The number of flotations in the first nine months of this year broke all records, both here in the UK as well as in the US and the Eurozone, but some are wondering how long the good times can keep on rolling.

Fear not, says Liberum.

“Rising investor fears about high energy prices and a growth slowdown have triggered questions about the sustainability of the IPO boom we have seen so far,” the broker said before going on to say that its analysis shows that there is no such thing as IPO fatigue and that the main driver of new listings activity are past stock market returns.

Sure, the rate of new admissions to the market is likely to tail off in the fourth quarter of this year, Liberum predicts, but only to levels seen in 2018/19, both of which were good years for IPOs.

For the United States, Liberum forecasts total IPO volume of US$93.2bn in 2021; for the Eurozone EUR31.6bn and for the UK GBP14.7bn. All of those are the highest levels recorded since Liberum started keeping records in 2005.

Not only has the number of IPOs risen but the size of the newly listed companies has risen year on year, Liberum noted.

Of course, some of this bonanza is a result of flotations that were scheduled to take place in 2020 being delayed because of the pandemic. On top of that, some planned new listings, such as the by controversial brewing company BrewDog, have been yanked recently because of market volatility.

Liberum whacked a pile of numbers from its IPO database and concluded that in all three markets (the US, UK and Eurozone), past IPO volume has very little impact on the demand and success for future IPOs, even in times of high issuance activity.

Stock market volatility has some influence, the broker conceded but the most important driver of IPO activity is past stock market returns, Liberum avowed.

“And with this outsized influence of past returns on IPO volume comes good and bad news. The good news is that despite all the investor fears we have seen bubble up in October, the 12-months return of the FTSE All-Share is still 26.6% (30.8% including dividends) and the return of the Stoxx Europe ex UK is 33.2% (36.6% including dividends). This alone should keep IPO volumes at reasonably high levels in Q4 2021 and early 2022,” Liberum’s note said.

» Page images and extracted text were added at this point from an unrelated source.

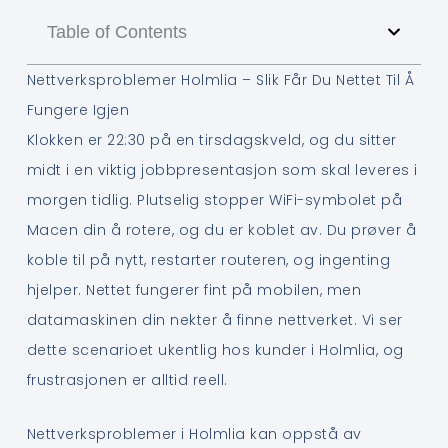
Table of Contents
Nettverksproblemer Holmlia – Slik Får Du Nettet Til Å
Fungere Igjen
Klokken er 22:30 på en tirsdagskveld, og du sitter
midt i en viktig jobbpresentasjon som skal leveres i
morgen tidlig. Plutselig stopper WiFi-symbolet på
Macen din å rotere, og du er koblet av. Du prøver å
koble til på nytt, restarter routeren, og ingenting
hjelper. Nettet fungerer fint på mobilen, men
datamaskinen din nekter å finne nettverket. Vi ser
dette scenarioet ukentlig hos kunder i Holmlia, og
frustrasjonen er alltid reell.
Nettverksproblemer i Holmlia kan oppstå av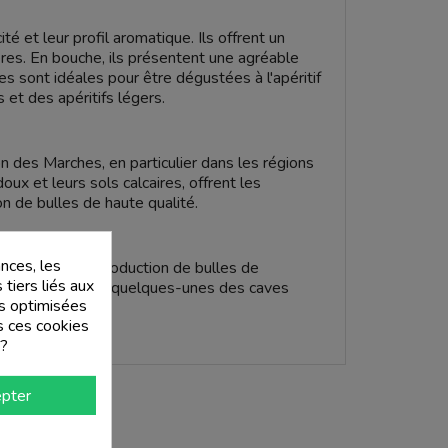
ité et leur profil aromatique. Ils offrent un
ères. En bouche, ils présentent une agréable
les sont idéales pour être dégustées à l'apéritif
et des apéritifs légers.
n des Marches, en particulier dans les régions
oux et leurs sols calcaires, offrent les
on de bulles de haute qualité.
nces, les
 passion à la production de bulles de
 tiers liés aux
nnara ne sont que quelques-unes des caves
tés optimisées
icchio.
s ces cookies
 ?
rdicchio
, rendez-vous sur le site
vinove.it
.
rovenant des meilleures caves, prêtes à être
pter
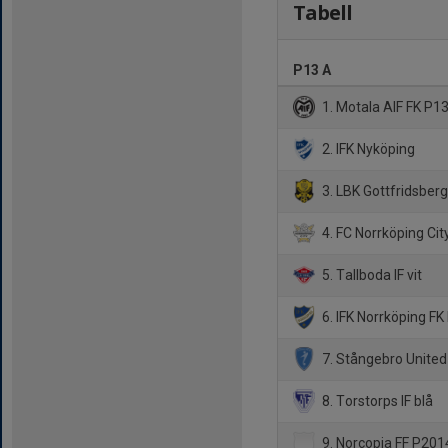
Tabell
P13 A
1. Motala AIF FK P13
2. IFK Nyköping
3. LBK Gottfridsberg
4. FC Norrköping Cit
5. Tallboda IF vit
6. IFK Norrköping F
7. Stångebro United
8. Torstorps IF blå
9. Norcopia FF P201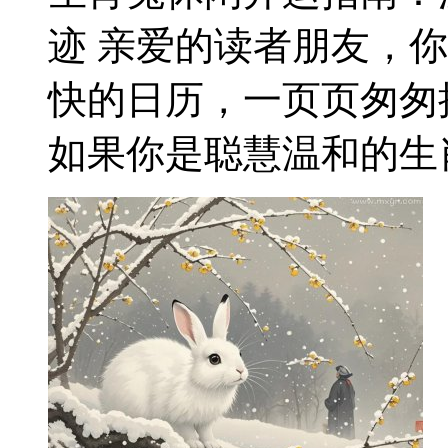
迹 亲爱的读者朋友，
快的日历，一页页匆匆
如果你是聪慧温和的生肖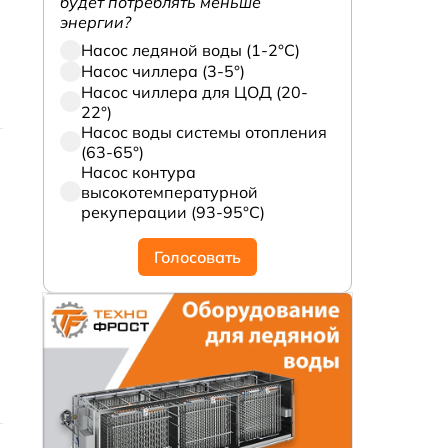
будет потреблять меньше
энергии?
Насос ледяной воды (1-2°С)
Насос чиллера (3-5°)
Насос чиллера для ЦОД (20-
22°)
Насос воды системы отопления
(63-65°)
Насос контура
высокотемпературной
рекуперации (93-95°С)
Голосовать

“The bad news is that the environment for some sectors has materially deteriorated. After the last couple of months, IPOs in the retail or consumer sectors, in general, will likely be postponed until a better pricing environment is available. Meanwhile, IPOs in the energy, renewable energy, and financial sectors face a much better environment than even three months ago,” it argued.

Swings and roundabouts, in other words.

“As is so often the case, the talk about the death of the IPO market is vastly exaggerated. While Q4 will see fewer IPOs and lower volume, we are basically just going back to 2018/2019 levels which were still healthy years for new issues and stock market debuts,” Liberum concluded.